When multiple lesions are present, the differential diagnosis should be expanded to include metastatic processes, such as leukemia and lymphoma, and inflammatory processes, such as sarcoid. Testicular lymphoma can be difficult to diagnose when both testes are homogeneously hypoechoic.
Testicular microlithiasis (≥ 5 or more microcalcifications within a testicle) results from concentric cores of calcification of intrasubstance collagen fibers. Case studies of patients with testicular tumors suggest a high rate of microlithiasis, but prospective evaluations of patients with microlithiasis have failed to demonstrate more than a minimal increase in the frequency of such tumors. Annual ultrasonographic screening of patients with microlithiasis has been suggested by some authors, but prospective studies have failed to demonstrate a positive cost-benefit ratio at this time. [14, 15, 16]

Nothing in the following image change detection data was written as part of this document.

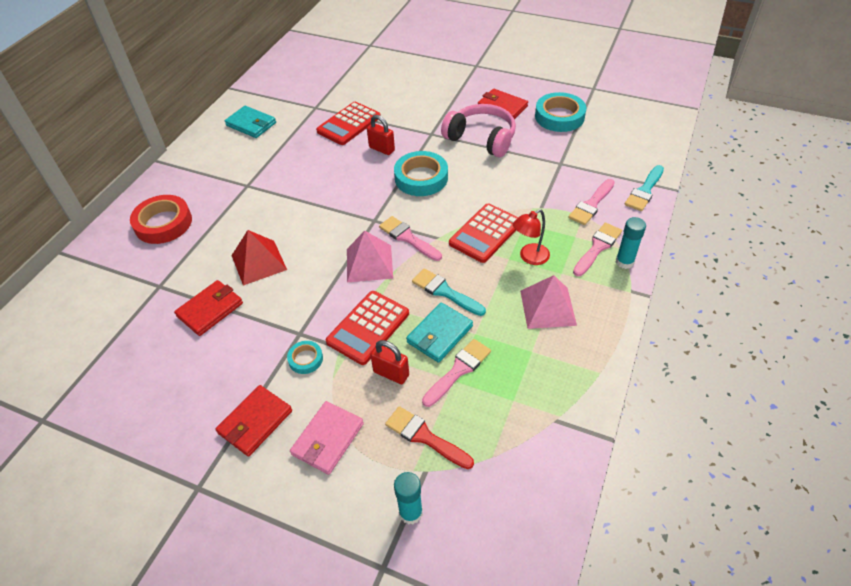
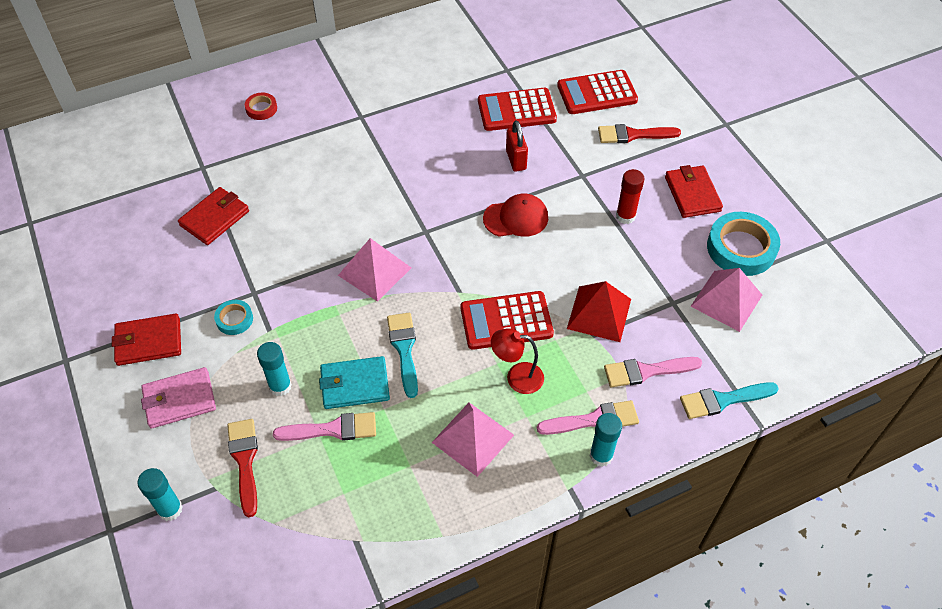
camera: 40 degrees right, 5 degrees up
red tape [130,195,192,244] -> red tape [245,93,277,120], size x0.51
red wallet [174,280,243,336] -> red wallet turned 45 degrees counterclockwise [178,187,249,245]
turquoise wallet [225,106,276,138] -> none
red pyramid [231,230,287,286] -> red pyramid moved to [567,281,631,342]
red calculator [326,291,409,365] -> red calculator moved to [557,70,638,114]
red padlock [370,340,409,384] -> turquoise glue stick [257,342,292,396]
pink brush [379,216,442,261] -> none
turquoise tape [394,151,448,196] -> red cap [483,193,548,237]
pink headphones [441,104,516,157] -> red glue stick [616,169,645,224]
none -> red brush [598,124,681,143]
none -> pink pyramid [690,268,762,332]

Azzopardi tumor is the name used for a presumed "spontaneously burned out" tumor, wherein malignant cells spontaneously necrose and calcify, perhaps related to outgrowing the blood supply.
Degree of confidence
Although the specificity and sensitivity have not been reported, general consensus exists that an ultrasonographic finding of a solid or mixed cystic and solid intratesticular mass is an indication for surgical exploration.

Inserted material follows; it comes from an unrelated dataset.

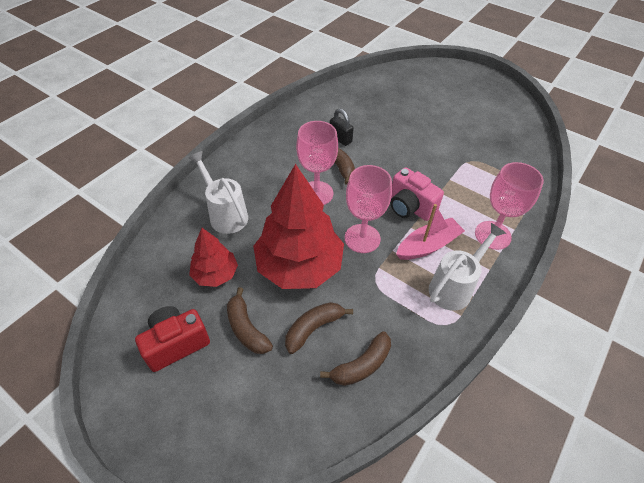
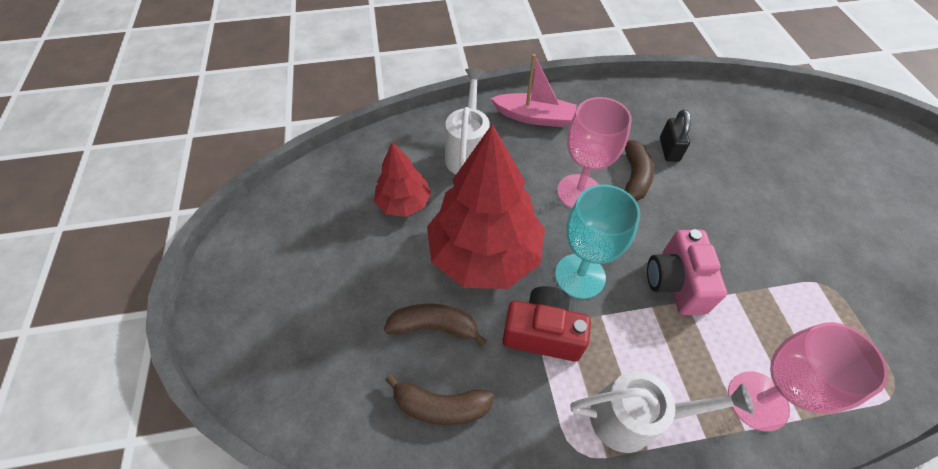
camera: 45 degrees right, 5 degrees up
red camera [135,306,210,372] -> red camera moved to [503,286,591,361]
brown banana [227,287,273,354] -> none
pink goblet [345,165,392,253] -> turquoise goblet [555,184,641,299]
pink boat [396,204,465,260] -> pink boat moved to [491,54,577,127]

False-negative results are most common in the infiltrative malignant processes. When a condition such as leukemia or lymphoma causes bilateral diffusely decreased echogenicity, the infiltrative malignant process can be difficult to recognize.
False-positive results are seen in a variety of conditions. Dilated rete testes can be masslike, and they can simulate a predominantly cystic mass. The imaging characteristics of epidermoid tumors can be indistinguishable from those of germ cell lesions. Cho et al report that the classic appearance for an epidermoid is a heterogeneous mass, possibly with concentric hyperechoic and hypoechoic layers forming a ring.  The epidermoid is often avascular. An abscess or phlegmon of the testicle is hypoechoic and often associated with increased vascularity. Testicular infarction can present as ill-defined decreased echogenicity in a testicle, suggesting a diffusely infiltrative malignant process. (See the images below.)
A troublesome scenario can occur when a patient presents with a history of trauma and the sonogram shows a hypoechoic focus presumed to be a hematoma. Distinguishing a hematoma from a testicular tumor can be impossible on the initial images. Because such tumors can be detected after incidental trauma, ultrasonographic follow-up of suspected hematomas is recommended to ensure their complete resolution.
PET and PET-CT
According to the American Society of Clinical Oncology, there is currently no role for PET or PET-CT in the initial staging of testicular cancer. 
PET is very useful in evaluating the response to chemotherapy, especially in pure seminoma. It can be used in nonseminomatous malignancy, but the specificity is decreased because of false negative results in mature teratomas. 
Retoperitoneal lymph node dissection is to be considered in patients with PET-positive residual masses, which are 3 cm or greater . In patients with nonseminomatous germ cell tumors, the cut-off size is much lower, at 1 cm.